• Directive: Reproduce the lines in the rows below, starting from the very first line and ending with the line containing "Time shown: 9.27", including both of those lines.

• Extracted records:
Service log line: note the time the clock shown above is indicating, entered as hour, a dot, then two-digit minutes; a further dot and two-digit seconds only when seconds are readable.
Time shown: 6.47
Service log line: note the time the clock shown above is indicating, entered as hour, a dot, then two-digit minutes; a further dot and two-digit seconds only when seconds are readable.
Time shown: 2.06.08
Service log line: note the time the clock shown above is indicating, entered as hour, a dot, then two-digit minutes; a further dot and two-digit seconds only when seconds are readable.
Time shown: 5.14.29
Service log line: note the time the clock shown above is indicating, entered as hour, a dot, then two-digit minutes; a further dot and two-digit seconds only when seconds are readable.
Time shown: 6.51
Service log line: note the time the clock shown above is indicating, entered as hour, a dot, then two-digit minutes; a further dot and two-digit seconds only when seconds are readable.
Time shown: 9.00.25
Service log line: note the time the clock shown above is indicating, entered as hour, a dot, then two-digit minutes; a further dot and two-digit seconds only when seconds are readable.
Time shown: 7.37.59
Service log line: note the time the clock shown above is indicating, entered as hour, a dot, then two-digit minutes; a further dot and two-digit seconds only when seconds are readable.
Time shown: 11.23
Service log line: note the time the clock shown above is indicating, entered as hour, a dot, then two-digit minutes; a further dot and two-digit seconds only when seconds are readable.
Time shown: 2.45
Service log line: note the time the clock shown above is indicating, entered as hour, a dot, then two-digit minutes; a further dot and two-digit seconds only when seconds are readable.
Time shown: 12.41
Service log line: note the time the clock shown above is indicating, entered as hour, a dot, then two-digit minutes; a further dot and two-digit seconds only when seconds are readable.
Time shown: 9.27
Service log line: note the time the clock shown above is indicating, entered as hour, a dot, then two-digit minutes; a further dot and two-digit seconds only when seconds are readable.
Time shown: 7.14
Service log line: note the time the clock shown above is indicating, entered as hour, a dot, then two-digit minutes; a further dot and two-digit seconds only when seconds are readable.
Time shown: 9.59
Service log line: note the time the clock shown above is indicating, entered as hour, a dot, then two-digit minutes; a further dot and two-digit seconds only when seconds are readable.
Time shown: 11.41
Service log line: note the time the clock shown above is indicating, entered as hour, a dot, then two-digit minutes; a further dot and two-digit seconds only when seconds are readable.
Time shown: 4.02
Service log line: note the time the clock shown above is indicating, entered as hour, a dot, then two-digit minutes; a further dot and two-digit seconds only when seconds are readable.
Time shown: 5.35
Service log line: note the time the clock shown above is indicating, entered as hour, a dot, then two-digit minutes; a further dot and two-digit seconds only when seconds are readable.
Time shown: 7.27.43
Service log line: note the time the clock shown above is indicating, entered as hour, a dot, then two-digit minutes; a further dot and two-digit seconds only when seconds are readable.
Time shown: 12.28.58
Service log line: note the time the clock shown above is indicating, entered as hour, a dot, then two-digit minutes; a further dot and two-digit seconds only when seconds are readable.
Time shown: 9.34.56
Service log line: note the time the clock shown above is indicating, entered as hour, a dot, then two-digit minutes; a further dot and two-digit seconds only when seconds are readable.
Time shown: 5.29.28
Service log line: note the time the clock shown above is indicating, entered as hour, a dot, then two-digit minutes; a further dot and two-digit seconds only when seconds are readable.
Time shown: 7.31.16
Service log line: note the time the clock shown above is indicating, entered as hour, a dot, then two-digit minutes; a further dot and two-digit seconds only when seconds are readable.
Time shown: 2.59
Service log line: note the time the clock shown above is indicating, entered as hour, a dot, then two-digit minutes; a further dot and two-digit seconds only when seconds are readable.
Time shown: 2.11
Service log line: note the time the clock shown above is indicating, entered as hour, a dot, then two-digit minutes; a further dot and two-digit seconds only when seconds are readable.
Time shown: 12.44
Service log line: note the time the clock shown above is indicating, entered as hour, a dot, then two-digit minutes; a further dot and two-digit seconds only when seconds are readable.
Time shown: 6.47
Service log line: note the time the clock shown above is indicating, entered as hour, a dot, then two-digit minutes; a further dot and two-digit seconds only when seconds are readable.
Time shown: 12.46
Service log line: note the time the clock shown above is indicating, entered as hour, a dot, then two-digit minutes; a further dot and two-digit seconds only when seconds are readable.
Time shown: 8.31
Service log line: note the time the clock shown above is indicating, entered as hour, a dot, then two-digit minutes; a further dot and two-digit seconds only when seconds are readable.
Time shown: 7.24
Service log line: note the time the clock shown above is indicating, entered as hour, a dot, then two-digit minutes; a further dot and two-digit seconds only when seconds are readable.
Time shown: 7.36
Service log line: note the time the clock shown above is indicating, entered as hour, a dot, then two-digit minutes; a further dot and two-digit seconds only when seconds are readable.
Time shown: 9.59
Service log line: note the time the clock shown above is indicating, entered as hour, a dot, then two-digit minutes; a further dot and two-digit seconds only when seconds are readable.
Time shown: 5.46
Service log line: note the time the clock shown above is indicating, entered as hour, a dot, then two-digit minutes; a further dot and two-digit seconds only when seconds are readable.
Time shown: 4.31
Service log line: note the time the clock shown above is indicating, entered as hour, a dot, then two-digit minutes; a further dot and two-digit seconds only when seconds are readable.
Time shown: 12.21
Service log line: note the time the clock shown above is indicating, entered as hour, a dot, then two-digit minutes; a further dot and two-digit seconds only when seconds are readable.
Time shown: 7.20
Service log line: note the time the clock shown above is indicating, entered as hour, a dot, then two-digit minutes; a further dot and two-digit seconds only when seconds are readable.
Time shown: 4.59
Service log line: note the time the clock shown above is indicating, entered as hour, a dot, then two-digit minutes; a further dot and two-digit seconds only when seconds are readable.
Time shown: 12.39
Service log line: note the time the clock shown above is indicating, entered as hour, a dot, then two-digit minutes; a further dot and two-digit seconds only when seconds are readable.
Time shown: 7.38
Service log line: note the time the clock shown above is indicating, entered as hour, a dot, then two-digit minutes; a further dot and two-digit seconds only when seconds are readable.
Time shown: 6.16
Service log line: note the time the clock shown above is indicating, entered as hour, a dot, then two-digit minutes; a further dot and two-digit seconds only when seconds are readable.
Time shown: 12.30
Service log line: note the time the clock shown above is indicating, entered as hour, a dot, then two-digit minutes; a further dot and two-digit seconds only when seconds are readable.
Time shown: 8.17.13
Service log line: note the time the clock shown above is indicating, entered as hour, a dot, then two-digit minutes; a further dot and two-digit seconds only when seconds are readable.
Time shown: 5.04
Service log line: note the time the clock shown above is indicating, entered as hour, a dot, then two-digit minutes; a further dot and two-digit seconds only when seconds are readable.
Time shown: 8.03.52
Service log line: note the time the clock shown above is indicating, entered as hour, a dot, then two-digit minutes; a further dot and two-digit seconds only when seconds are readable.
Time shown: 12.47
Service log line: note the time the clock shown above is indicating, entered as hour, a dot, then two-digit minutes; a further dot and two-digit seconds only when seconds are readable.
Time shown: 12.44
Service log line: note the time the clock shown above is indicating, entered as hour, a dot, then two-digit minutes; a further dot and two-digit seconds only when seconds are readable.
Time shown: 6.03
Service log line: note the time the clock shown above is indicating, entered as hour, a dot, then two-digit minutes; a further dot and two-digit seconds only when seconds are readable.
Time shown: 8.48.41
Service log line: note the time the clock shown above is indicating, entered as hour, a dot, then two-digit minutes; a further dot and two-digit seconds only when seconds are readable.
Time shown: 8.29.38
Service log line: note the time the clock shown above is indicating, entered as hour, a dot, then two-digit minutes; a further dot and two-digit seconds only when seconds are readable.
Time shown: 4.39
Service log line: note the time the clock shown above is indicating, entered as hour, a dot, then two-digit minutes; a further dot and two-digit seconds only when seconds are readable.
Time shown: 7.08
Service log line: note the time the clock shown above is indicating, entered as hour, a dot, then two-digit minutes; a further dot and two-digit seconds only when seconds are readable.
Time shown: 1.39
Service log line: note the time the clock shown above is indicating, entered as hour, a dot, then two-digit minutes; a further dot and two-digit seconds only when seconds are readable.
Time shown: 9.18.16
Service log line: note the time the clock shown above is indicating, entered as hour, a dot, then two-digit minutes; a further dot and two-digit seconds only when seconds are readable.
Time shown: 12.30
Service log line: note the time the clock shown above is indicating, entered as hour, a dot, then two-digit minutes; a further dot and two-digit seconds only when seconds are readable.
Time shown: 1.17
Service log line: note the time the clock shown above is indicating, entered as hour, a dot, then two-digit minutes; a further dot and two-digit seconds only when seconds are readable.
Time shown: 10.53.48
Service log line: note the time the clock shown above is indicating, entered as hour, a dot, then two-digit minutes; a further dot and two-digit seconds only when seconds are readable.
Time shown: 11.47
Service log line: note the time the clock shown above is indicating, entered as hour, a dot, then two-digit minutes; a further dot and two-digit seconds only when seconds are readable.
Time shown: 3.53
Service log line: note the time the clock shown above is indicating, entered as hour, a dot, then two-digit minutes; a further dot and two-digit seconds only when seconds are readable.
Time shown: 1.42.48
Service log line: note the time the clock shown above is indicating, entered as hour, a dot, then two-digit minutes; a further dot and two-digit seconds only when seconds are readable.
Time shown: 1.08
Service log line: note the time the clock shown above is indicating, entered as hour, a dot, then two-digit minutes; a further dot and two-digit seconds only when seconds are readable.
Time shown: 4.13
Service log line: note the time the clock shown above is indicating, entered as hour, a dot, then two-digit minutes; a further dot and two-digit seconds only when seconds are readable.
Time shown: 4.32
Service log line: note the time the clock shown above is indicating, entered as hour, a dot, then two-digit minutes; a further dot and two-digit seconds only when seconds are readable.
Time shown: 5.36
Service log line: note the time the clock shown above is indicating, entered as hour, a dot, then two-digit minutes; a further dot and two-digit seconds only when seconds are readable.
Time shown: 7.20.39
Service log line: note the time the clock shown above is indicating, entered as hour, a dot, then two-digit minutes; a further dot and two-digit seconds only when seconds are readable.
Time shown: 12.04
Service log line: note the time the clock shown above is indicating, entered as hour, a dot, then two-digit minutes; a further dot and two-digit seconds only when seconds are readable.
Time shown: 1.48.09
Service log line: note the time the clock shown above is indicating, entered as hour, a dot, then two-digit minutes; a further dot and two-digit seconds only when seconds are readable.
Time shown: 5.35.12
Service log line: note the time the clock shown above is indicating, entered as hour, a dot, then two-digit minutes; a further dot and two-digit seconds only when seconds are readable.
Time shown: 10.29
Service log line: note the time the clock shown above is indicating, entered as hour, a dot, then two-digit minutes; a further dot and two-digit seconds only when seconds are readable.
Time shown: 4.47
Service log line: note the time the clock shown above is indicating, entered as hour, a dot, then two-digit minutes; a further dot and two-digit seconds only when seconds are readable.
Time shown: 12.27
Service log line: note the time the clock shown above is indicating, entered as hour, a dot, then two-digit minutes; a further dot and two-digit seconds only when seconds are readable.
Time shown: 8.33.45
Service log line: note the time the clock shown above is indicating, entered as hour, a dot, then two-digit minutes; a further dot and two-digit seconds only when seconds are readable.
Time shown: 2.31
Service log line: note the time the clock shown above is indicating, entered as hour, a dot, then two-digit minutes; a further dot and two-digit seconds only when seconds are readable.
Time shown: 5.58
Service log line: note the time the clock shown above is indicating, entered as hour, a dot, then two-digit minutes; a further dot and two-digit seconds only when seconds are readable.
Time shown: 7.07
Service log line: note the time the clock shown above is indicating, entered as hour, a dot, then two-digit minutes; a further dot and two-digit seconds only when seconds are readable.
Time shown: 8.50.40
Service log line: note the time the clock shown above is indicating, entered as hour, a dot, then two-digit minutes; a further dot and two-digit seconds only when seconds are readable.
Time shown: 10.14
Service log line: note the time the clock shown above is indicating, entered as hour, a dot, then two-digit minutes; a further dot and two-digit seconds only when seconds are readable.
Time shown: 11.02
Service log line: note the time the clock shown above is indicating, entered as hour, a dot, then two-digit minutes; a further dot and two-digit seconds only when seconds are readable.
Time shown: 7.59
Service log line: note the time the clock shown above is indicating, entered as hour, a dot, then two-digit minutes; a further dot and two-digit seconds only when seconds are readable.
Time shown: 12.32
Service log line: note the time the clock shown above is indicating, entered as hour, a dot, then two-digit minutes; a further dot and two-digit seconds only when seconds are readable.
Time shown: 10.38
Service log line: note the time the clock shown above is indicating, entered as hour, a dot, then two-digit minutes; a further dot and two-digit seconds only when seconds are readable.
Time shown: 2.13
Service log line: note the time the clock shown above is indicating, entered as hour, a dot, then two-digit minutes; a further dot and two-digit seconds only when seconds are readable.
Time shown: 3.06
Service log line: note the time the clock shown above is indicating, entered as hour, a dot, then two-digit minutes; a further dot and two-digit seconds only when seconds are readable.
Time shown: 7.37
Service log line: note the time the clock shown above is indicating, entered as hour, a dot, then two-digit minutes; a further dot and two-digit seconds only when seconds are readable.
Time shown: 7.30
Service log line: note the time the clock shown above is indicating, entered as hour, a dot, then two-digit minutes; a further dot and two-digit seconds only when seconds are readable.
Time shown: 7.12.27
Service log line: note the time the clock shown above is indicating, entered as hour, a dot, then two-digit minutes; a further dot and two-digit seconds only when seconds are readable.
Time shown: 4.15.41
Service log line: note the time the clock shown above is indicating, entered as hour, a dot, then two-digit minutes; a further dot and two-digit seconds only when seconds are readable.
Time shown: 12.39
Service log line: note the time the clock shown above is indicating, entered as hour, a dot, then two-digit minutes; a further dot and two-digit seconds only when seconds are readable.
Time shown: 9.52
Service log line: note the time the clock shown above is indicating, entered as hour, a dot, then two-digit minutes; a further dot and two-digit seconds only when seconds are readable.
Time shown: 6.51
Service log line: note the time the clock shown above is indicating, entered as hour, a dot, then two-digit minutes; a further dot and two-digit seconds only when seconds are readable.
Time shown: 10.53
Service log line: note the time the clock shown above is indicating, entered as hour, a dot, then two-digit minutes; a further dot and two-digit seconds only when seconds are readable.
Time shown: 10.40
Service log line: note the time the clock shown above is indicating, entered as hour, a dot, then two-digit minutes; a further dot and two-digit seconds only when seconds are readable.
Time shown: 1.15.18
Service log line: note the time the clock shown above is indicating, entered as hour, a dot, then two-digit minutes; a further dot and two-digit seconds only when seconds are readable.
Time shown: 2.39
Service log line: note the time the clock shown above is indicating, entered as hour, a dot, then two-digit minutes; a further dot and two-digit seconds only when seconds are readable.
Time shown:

• Written solution:
Service log line: note the time the clock shown above is indicating, entered as hour, a dot, then two-digit minutes; a further dot and two-digit seconds only when seconds are readable.
Time shown: 6.47
Service log line: note the time the clock shown above is indicating, entered as hour, a dot, then two-digit minutes; a further dot and two-digit seconds only when seconds are readable.
Time shown: 2.06.08
Service log line: note the time the clock shown above is indicating, entered as hour, a dot, then two-digit minutes; a further dot and two-digit seconds only when seconds are readable.
Time shown: 5.14.29
Service log line: note the time the clock shown above is indicating, entered as hour, a dot, then two-digit minutes; a further dot and two-digit seconds only when seconds are readable.
Time shown: 6.51
Service log line: note the time the clock shown above is indicating, entered as hour, a dot, then two-digit minutes; a further dot and two-digit seconds only when seconds are readable.
Time shown: 9.00.25
Service log line: note the time the clock shown above is indicating, entered as hour, a dot, then two-digit minutes; a further dot and two-digit seconds only when seconds are readable.
Time shown: 7.37.59
Service log line: note the time the clock shown above is indicating, entered as hour, a dot, then two-digit minutes; a further dot and two-digit seconds only when seconds are readable.
Time shown: 11.23
Service log line: note the time the clock shown above is indicating, entered as hour, a dot, then two-digit minutes; a further dot and two-digit seconds only when seconds are readable.
Time shown: 2.45
Service log line: note the time the clock shown above is indicating, entered as hour, a dot, then two-digit minutes; a further dot and two-digit seconds only when seconds are readable.
Time shown: 12.41
Service log line: note the time the clock shown above is indicating, entered as hour, a dot, then two-digit minutes; a further dot and two-digit seconds only when seconds are readable.
Time shown: 9.27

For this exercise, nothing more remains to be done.